And it feels like fire in your skin
and it won't let you sleep
or eat
or breathe
And your body shakes at night
and you lose all of your words
and thoughts
and the ability to walk about in the world.

But I must say,
there is something about fire.
Something about the heat,
the intensity,
the relentlessness of it
that feels very, very necessary.
I'm reminded of how
babies are birthed,
and how pearls come to exist,
each in distress,
but all the while being navigated
by the complete naturalness of it all.

He knows.
He knows.
He knows it all very, very well.

And once the fire has given its all ,
and something physical
has been changed or destroyed,
then we come out to view the ashes.
We come out of hiding,
Shedding those rigid layers we
had believed we needed to endure.

And we see, yes there were things here before
that are not here now.
Yes, something very terrible has happened.
But, here I stand.
Here I stand.
I did not die from the pain.

Stored entries:
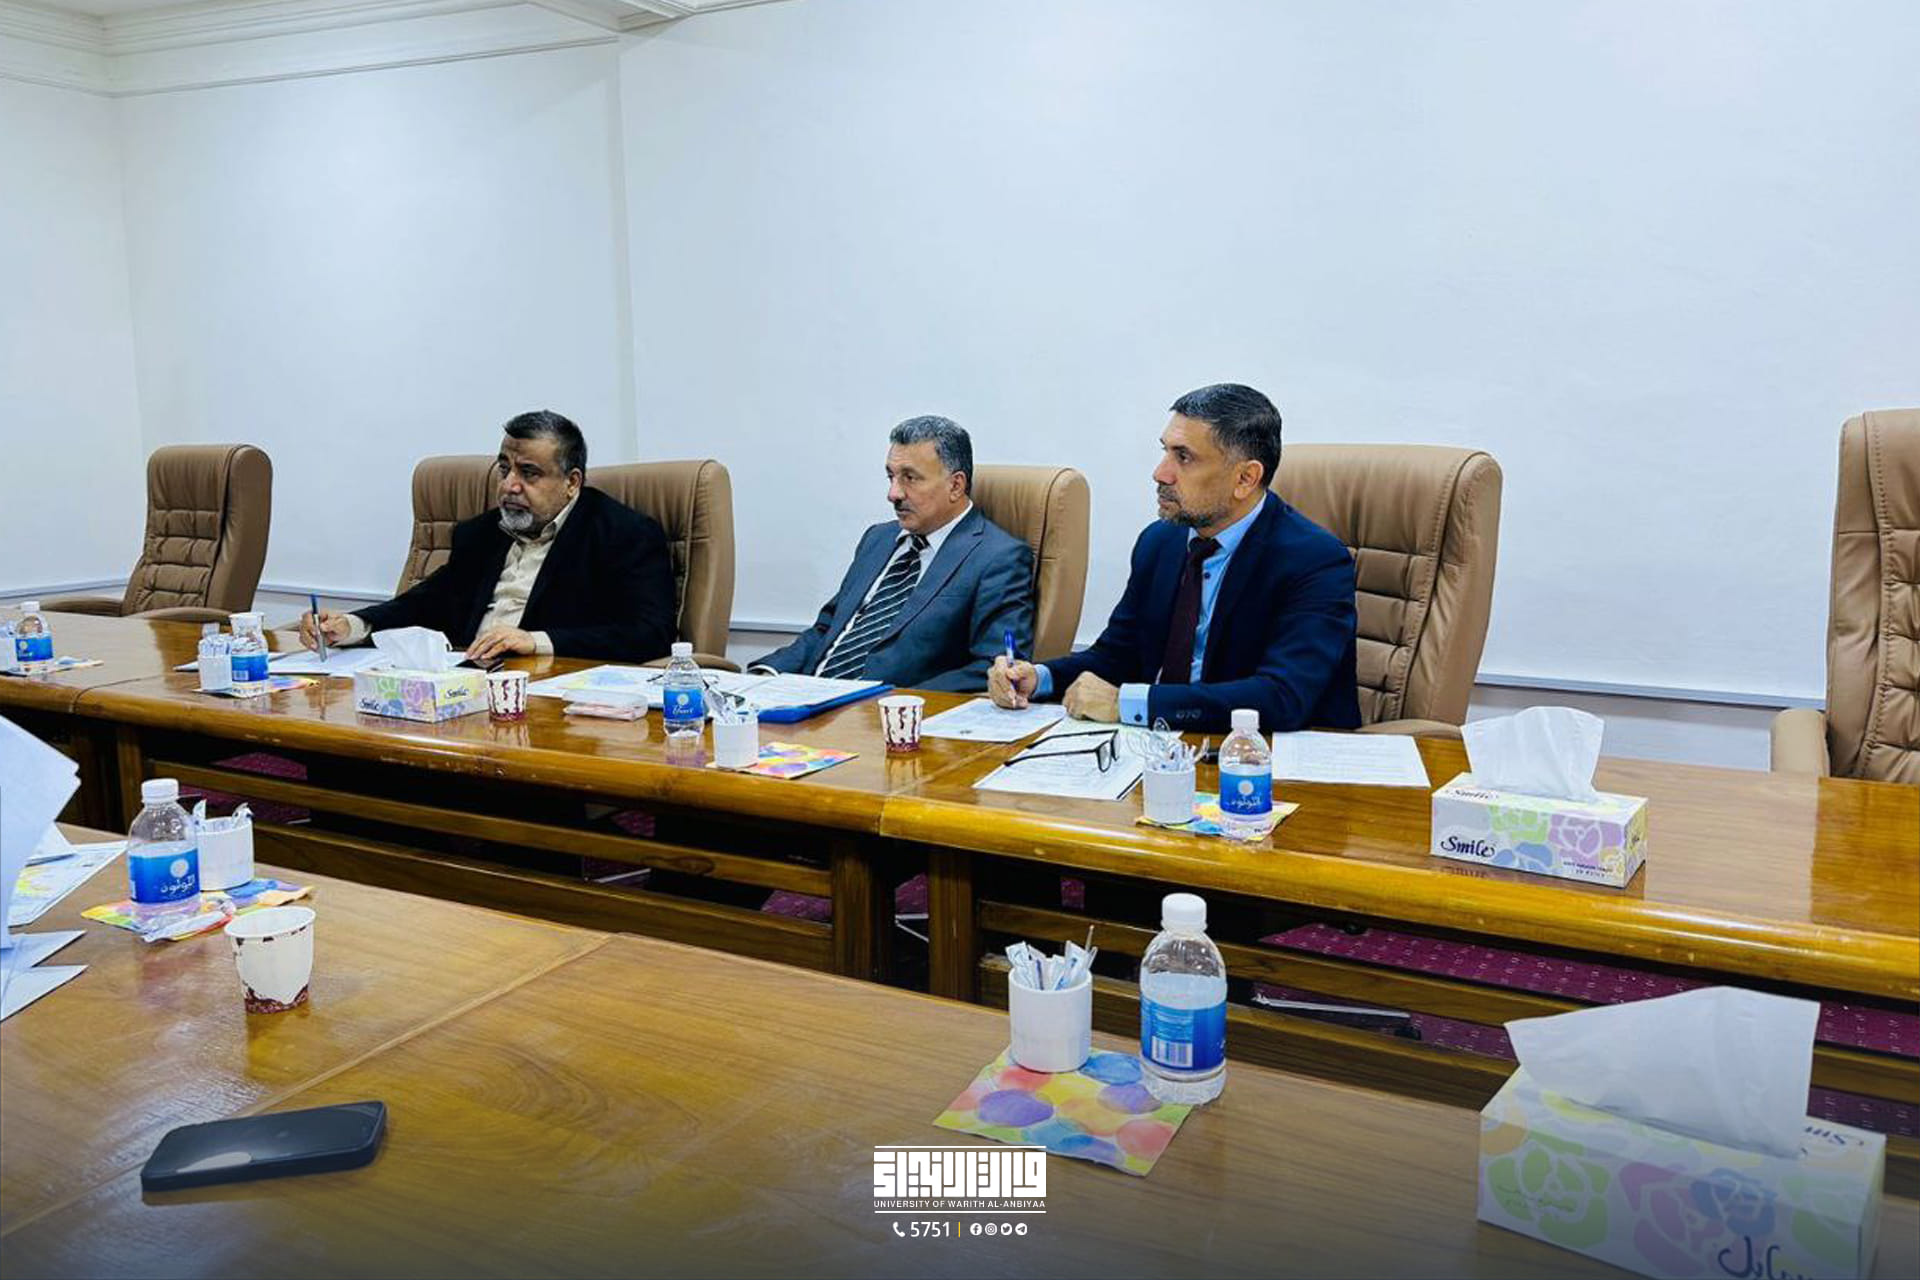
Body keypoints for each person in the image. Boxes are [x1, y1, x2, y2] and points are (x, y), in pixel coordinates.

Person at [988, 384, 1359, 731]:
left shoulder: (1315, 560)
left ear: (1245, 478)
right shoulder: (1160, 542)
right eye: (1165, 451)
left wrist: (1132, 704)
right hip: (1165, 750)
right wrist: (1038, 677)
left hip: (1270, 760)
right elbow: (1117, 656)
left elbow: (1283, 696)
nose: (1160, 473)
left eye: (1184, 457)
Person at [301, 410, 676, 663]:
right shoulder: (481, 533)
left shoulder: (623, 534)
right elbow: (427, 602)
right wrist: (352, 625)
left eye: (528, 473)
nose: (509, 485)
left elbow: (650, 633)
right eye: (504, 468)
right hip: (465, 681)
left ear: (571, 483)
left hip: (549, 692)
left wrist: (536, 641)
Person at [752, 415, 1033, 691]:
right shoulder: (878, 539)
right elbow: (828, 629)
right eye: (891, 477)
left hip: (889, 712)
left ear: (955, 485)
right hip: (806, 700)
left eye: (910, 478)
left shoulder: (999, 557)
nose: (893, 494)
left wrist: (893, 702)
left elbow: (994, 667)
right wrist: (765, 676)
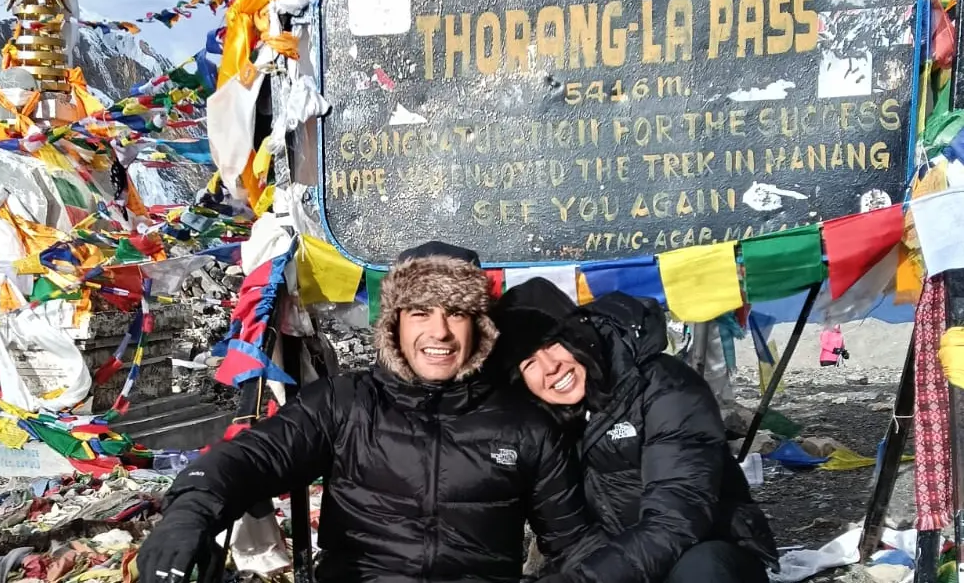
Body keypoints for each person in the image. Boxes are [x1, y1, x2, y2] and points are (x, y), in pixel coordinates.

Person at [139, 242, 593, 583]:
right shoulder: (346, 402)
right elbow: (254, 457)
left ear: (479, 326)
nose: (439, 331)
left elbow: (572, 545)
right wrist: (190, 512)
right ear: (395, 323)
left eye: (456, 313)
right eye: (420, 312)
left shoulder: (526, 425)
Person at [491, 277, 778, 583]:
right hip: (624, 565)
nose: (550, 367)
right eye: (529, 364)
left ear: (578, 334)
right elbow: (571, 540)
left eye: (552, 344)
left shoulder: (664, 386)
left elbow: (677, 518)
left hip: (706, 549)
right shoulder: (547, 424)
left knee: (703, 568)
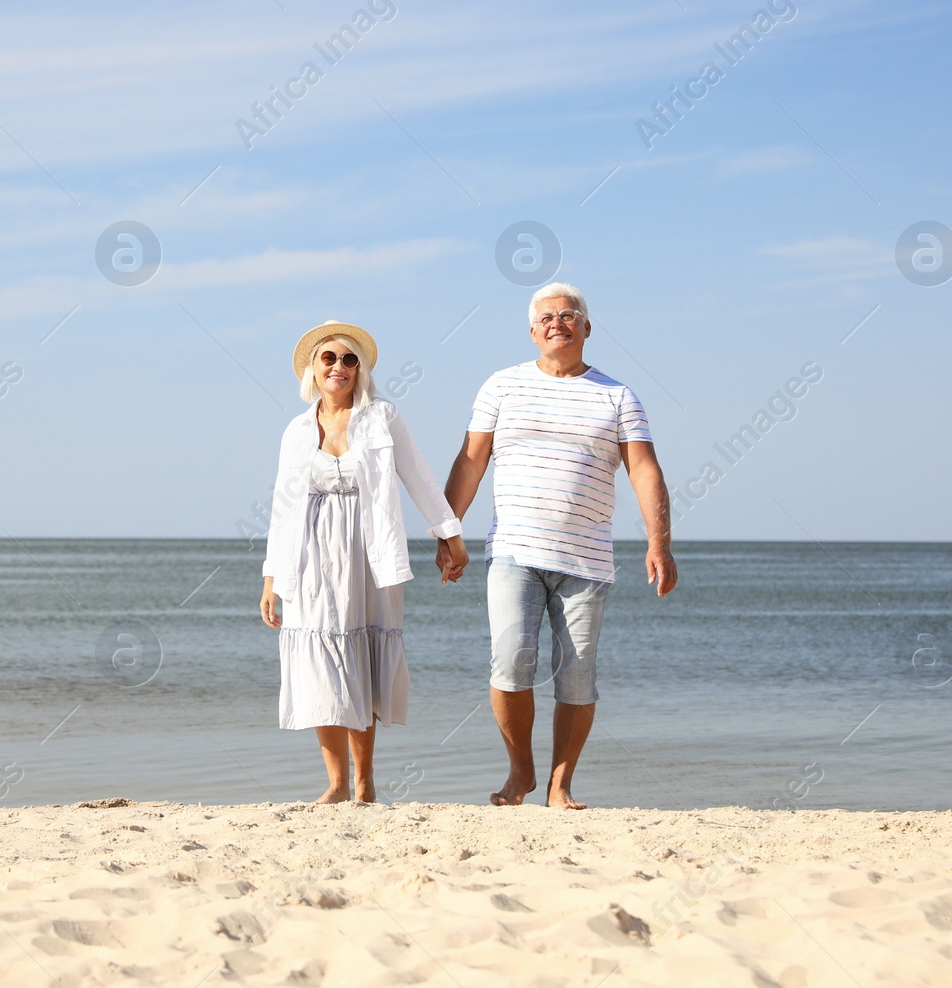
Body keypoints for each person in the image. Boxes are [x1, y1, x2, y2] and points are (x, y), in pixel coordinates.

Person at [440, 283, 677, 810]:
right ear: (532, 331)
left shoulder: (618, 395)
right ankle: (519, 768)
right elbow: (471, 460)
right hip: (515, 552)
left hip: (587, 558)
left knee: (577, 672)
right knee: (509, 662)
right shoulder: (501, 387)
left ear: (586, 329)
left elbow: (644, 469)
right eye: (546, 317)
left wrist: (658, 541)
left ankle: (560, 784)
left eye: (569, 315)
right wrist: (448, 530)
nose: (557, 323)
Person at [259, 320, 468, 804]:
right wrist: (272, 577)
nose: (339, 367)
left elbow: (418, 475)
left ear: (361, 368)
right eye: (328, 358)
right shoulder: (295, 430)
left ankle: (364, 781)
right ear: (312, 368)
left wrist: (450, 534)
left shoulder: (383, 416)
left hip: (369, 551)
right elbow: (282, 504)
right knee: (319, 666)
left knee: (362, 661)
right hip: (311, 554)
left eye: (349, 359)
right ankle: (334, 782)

Problems to solve:
(a) Reproduce the lines of the poem about fire between "He knows it" and "needed to endure.", inclusive.
(b) In the poem about fire, which two things is the speaker reminded of as coming into existence in distress?

Response list:
(a)
He knows it all very, very well.

And once the fire has given its all ,
and something physical
has been changed or destroyed,
then we come out to view the ashes.
We come out of hiding,
Shedding those rigid layers we
had believed we needed to endure.

(b) How babies are birthed and how pearls come to exist.